There are many examples, but some of the most amazing to me are things like hooking the default UPARSE combinators--which have multiple return values--by being able to turn those return values into blocks and transform them.

So I'm still "finding the cool" in new behaviors, so that's motivating. But maybe with the basics sorted out, it's getting closer to time to start ripping out some unnecessary parts, so that a committed subset can be pushed out to people on the web.

iArnold · October 16, 2022, 10:08am

When we think about this, it is the programmer that decides that the things an end-user selects get put inside a block to process the given information, it is also to the programmer to check on the validity of the items inside a block! (type! and value).
That is thus okay.
The problem is that even if the rest of the software development world thinks that fewer than 64 datatypes is sufficient, we the Redbol world occupants really want to expand beyond that limit. What you describe is the (non)solution of having ISOTOPE! call out "hey I am different, but you need to find out for yourself how different exactly". Which is surely not what we really want.
Hence we need a way to expand beyond our 64 datatypes limit.
When there is no room anymore, which is the case, I propose to follow some kind of ASCII to UTF extension trick. This will limit the number of primary datatypes (with a 0 in first position) even more, but other type would then make use of a follow up byte to mark the definitive datatype.

Take care, hope you have found a great place to stay!

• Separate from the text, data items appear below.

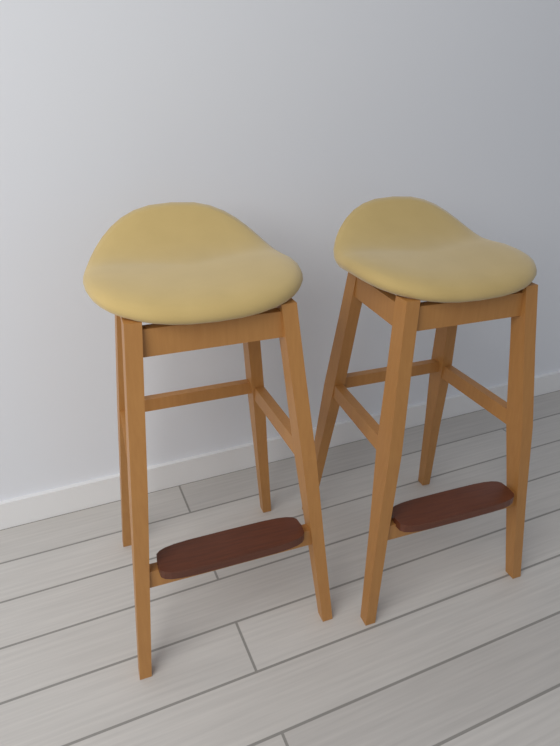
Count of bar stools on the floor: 2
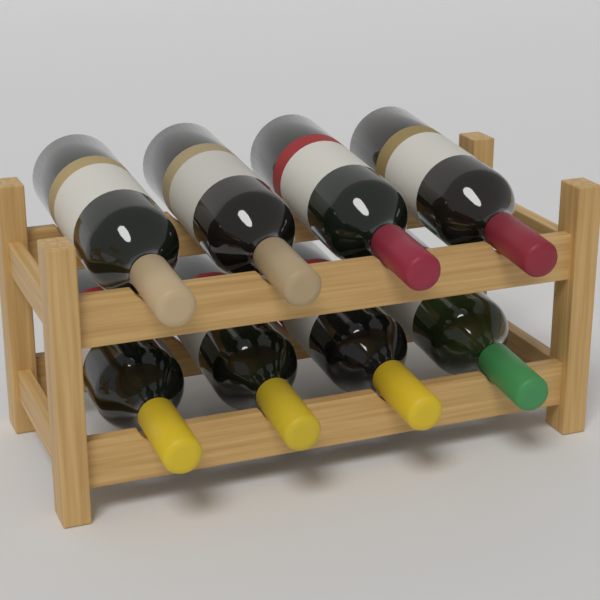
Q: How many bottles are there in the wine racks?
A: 8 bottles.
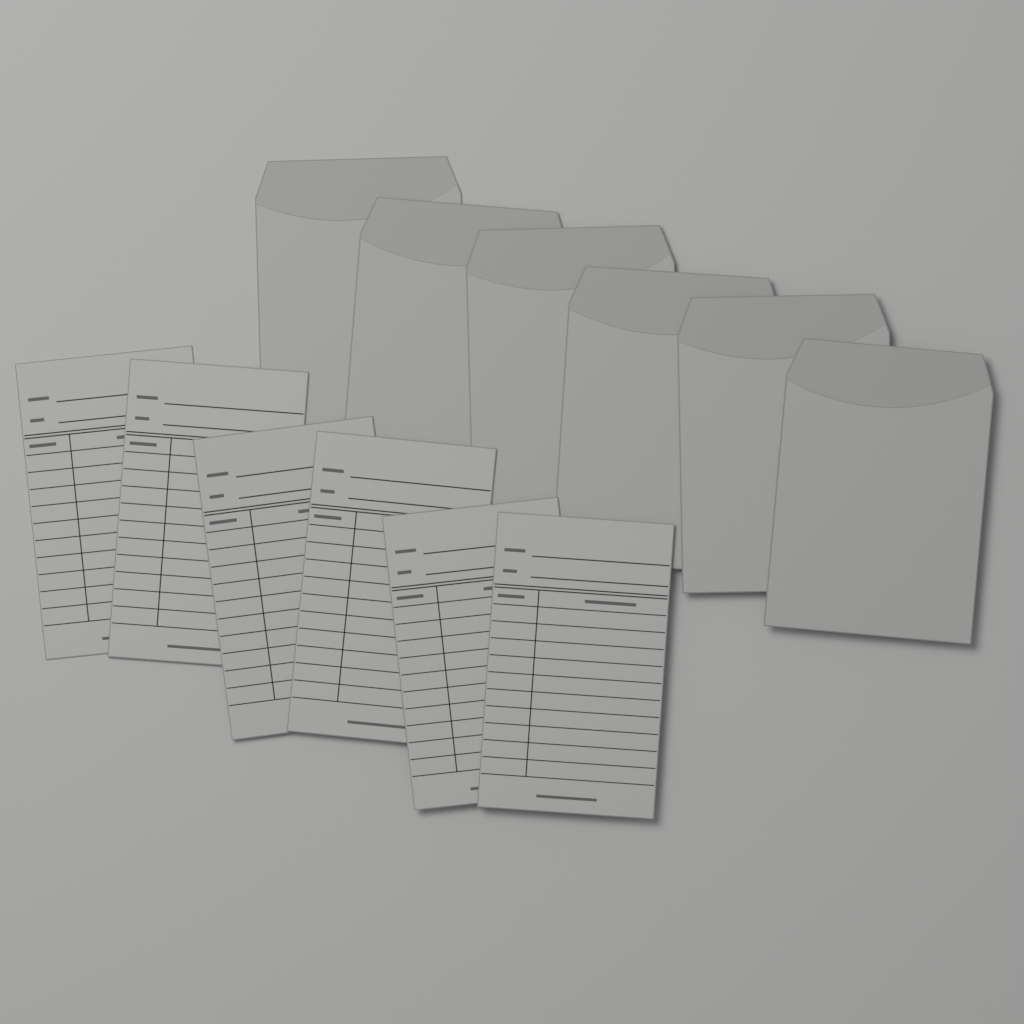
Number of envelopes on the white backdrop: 6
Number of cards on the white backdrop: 6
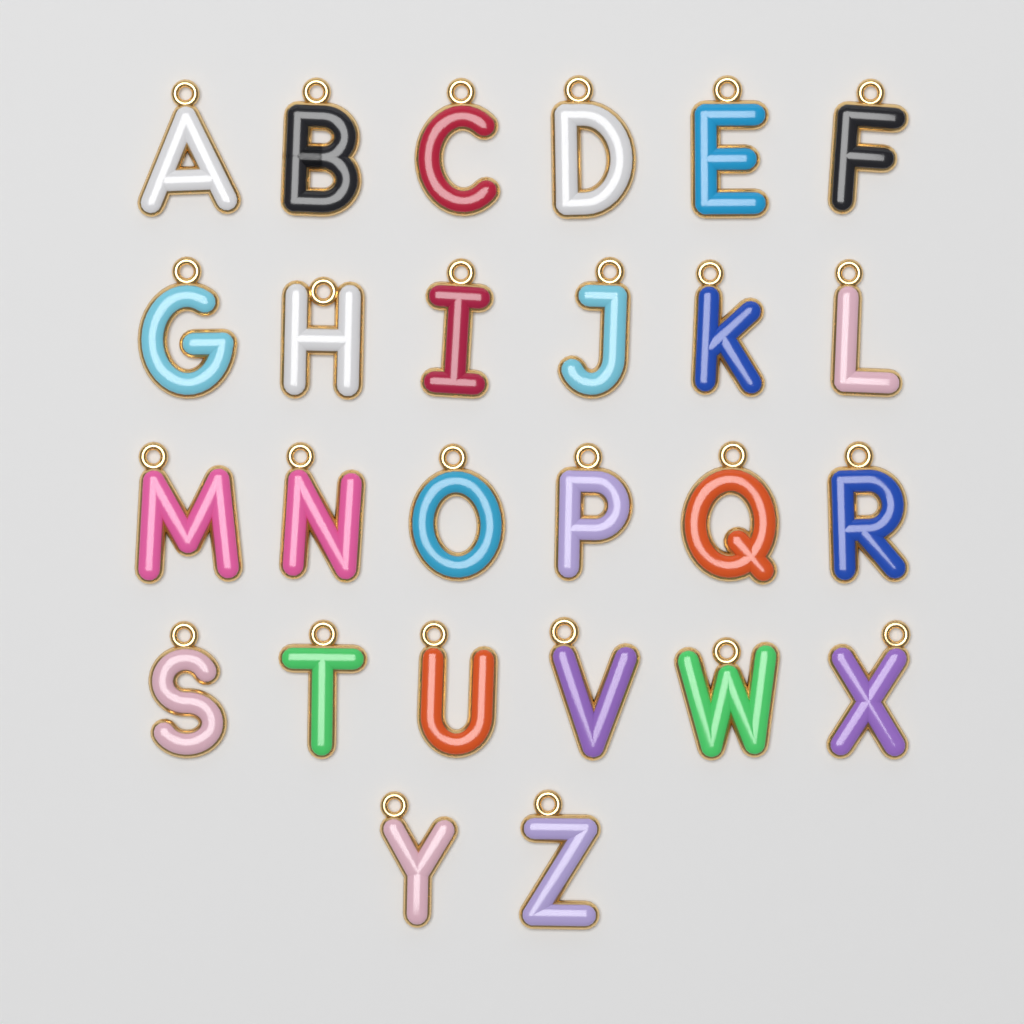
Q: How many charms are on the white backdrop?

hostilefork · January 5, 2023, 7:43pm

I mention up top that I have been busy for all of November and December, so I didn't do anything worth adding to the October status post in terms of code progress.

But putting some space between yourself and the code can offer other insights.

Definitely this: I want to put the system into people's hands.

We've reached a point where for once, we know how APPEND works. That is no small feat... and the solution was a decade in the making.

I believe we now know how true and false work, with ~true~ and ~false~ being their meta state that evaluates to an isotopic state which can't be put into blocks.

There are so many neat solutions to old questions... like what is any [] or all [], and having coherent answers to basic questions is something to stand on the shoulders of for the next tough question. It all interlocks.

I'm hard-pressed to say exactly what's going to happen with binding, but I'm wondering if there's any way to make a system that's useful even if we don't know how that will work.

But I'm going to keep going at it, and start posting again here now that I'm getting more settled. Again: Happy New Year!